Avocados are widely known as a superfood, as they're packed with healthy fats and fiber and are a great source of protein. Take your avocado toast to the next level with a fried or poached egg for a double dose of protein and extra calories. Sour cream adds some calcium along with the extra calories needed for healthy weight gain.You can also add calories with cheese, meat sauce, whole Greek yogurt, or butter from grass-fed animals. Colorful, green vegetables like broccoli are packed with vitamins, minerals, and fiber.

But they're also low in calories. Increase your energy intake by adding cheese or cheese sauce to your favorite green vegetables. If you don't like cheese sauce, consider roasting the vegetables in olive oil and then mixing them with some seeds for crunch, fiber, protein and fat. While higher-fat cuts of meat are higher in calories, they are also associated with a higher risk of heart disease when consumed in excess. If you choose to incorporate fatty cuts of red meat into your diet to gain weight, be sure to do so in moderation.

Lean cuts of steak, lean ground beef, or bison are great options that still contain plenty of nutrients for optimal body function. If you don't eat red meat, you can also get protein from chicken, pork, fish, and even from plant sources such as meat and legume substitutes. Eating red meat every day triples the chemical linked to heart disease. Diets with higher sugar levels can cause weight gain. On the other hand, foods with less sugar and components higher in protein may have some advantages for losing weight.

When it comes to preventing weight gain, it's important to place more emphasis on carbohydrate quality than quantity. Foods made with refined and ground grains contain fast-digesting starch such as white bread, white rice, and processed breakfast cereals. These foods can cause a rapid rise in blood sugar that can cause hunger peaks which can lead to overeating, which increases the risk of gaining weight. Diet soda also works the same way as fast-digesting carbohydrates.

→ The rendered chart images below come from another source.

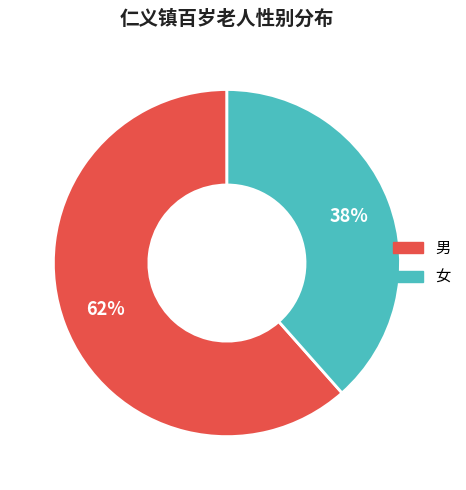

To the nearest percent, what portion does 男 represent?

62%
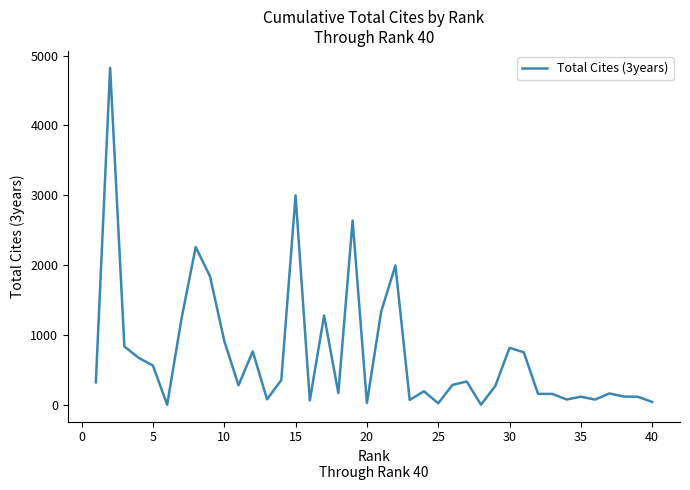

What is the difference between the maximum and minimum values?

4826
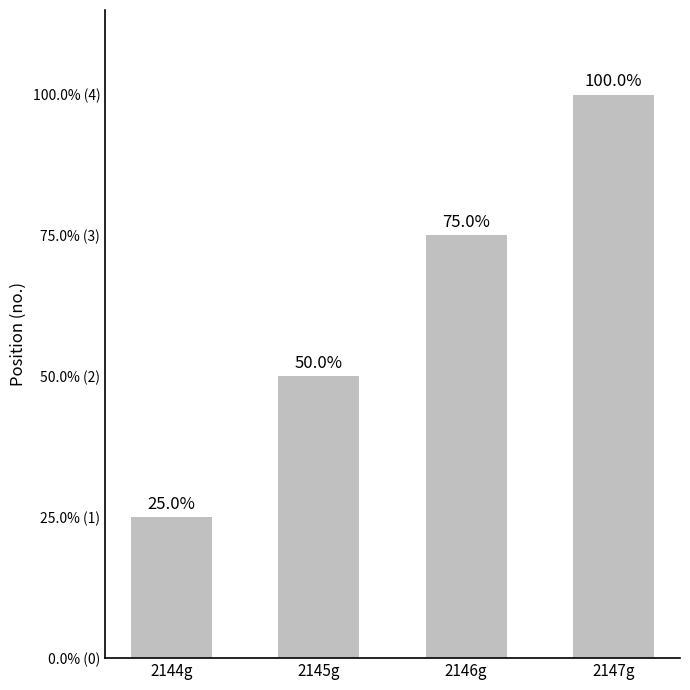

Count the values in the range 2 to 4.

3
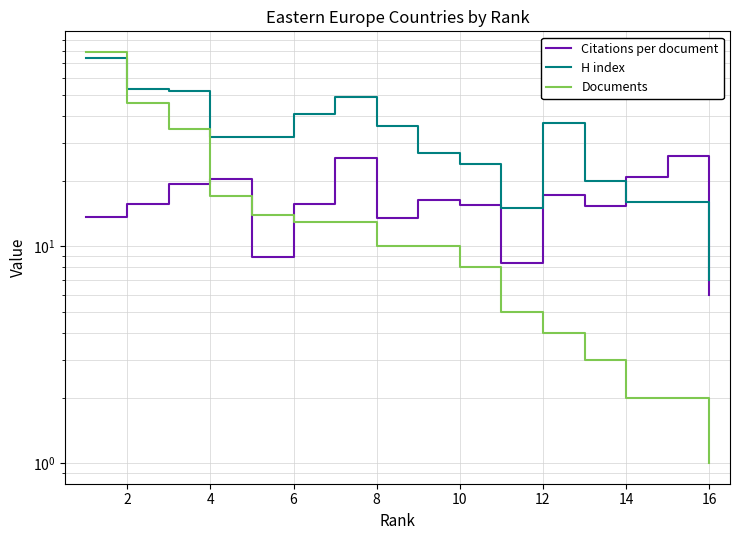

What is the difference between the second highest and second lowest values in the Documents series?

44.0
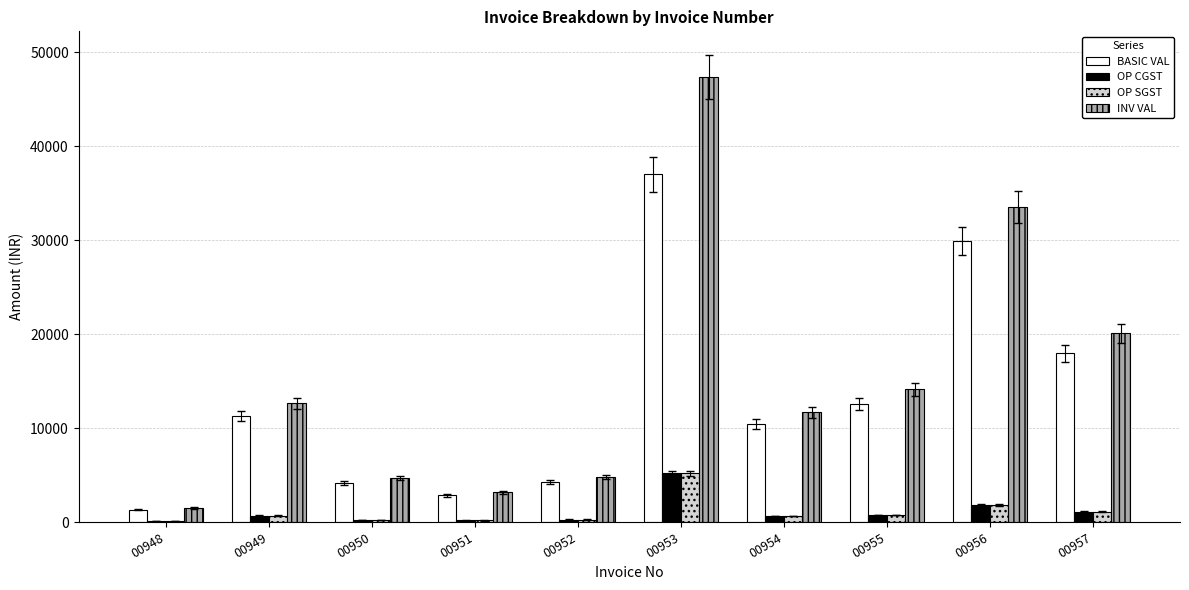

Which series changed the most between 00951 and 00952?

INV VAL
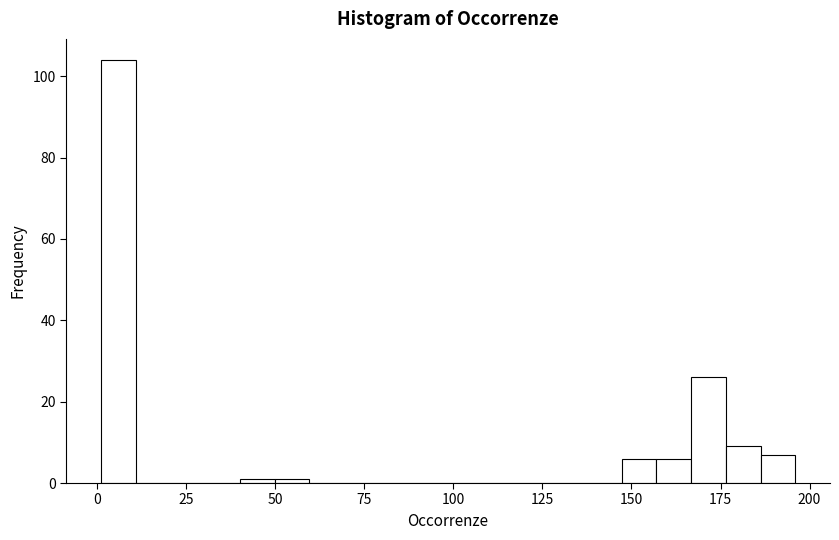

Around what value on the x-axis is the tallest bar? Give the approximate position of its centre, as read against the axis.

5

For example, a cup of raisins has about 400 calories compared to a full cup of fresh grapes which has about 60 calories.

Raisins are probably the most popular dried fruits but you can also try dried berries, apricots, apples, blueberries and even tropical fruits. Although oatmeal is known as a dietary food for weight loss it can also be added to the diet to gain weight especially when made with whole milk. Oats are a source of minerals such as manganese and zinc. They also contain B vitamins and iron. Be sure to choose the whole-grain oat variety over the refined one as it offers additional health benefits such as increased fiber. The soluble fiber in oats beta-glucan may also help lower cholesterol.

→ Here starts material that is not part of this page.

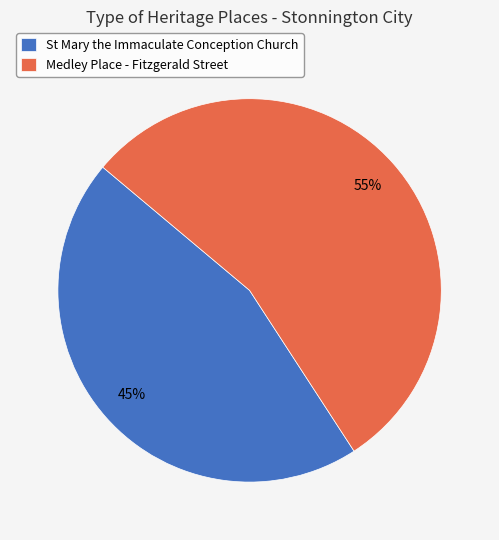

Which slice represents more than half of the pie?

Medley Place - Fitzgerald Street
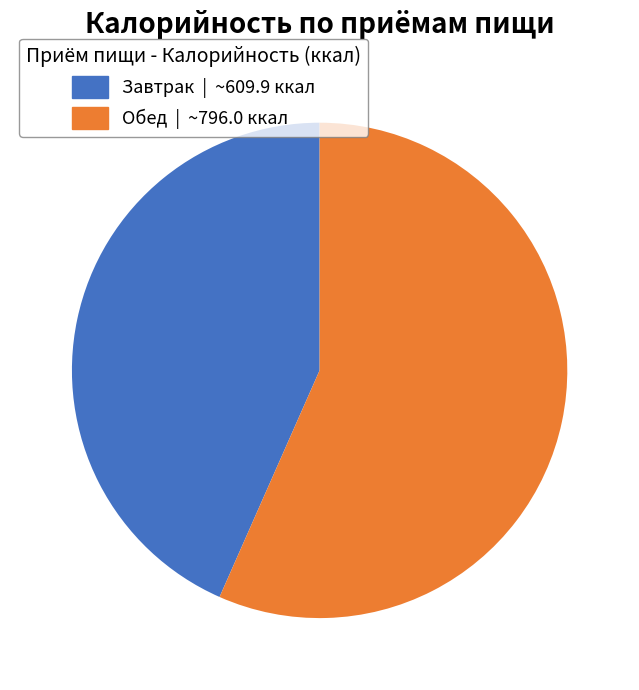

Rank the categories by value from lowest to highest.

Завтрак, Обед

It's easy to make this healthy high-calorie food - just 50 g of oatmeal made with 300 ml of whole milk contain 377 calories and 14 g of fat. Mix swirling nut butters in the form of a swirl into the oatmeal spread them on toast or eat them by the spoonful. Important roles of taurine creatine carnosine anserine and 4-hydroxyproline in human nutrition and health should not be overlooked either. Sugary soft drinks can be tempting but while they're high in calories they have nothing to add nutritionally - The Department of Agriculture (USDA) recommends including a variety of nutritious foods in your diet such as proteins fruits vegetables grains and dairy products for optimal nutrition. Even though processed foods are high in calories they don't have the health benefits or nutritional value compared to real whole foods when it comes to healthy weight gain you should try to include foods in your diet that are nutritious and calorie-dense. Being underweight can also lead to nutritional deficiencies a weakened immune system fragile bones and a feeling of tiredness - check the nutrition facts label to see how many calories you consume per serving and if you meet the requirements of your diet to gain weight. Clinical nutritionist Alex Glover suggests some meal ideas to support your diet and gain weight in a healthy way - breakfast: 100 g of oatmeal made with whole milk 1 tablespoon of protein powder sprinkled with peanut butter breakfast: nighttime oatmeal with chia seeds raspberries and almond butter. The good news is that there are ways to add nutritious foods that can help you gain weight - start with a healthy diet by following these tips for eating more nutritious nutrient-rich foods.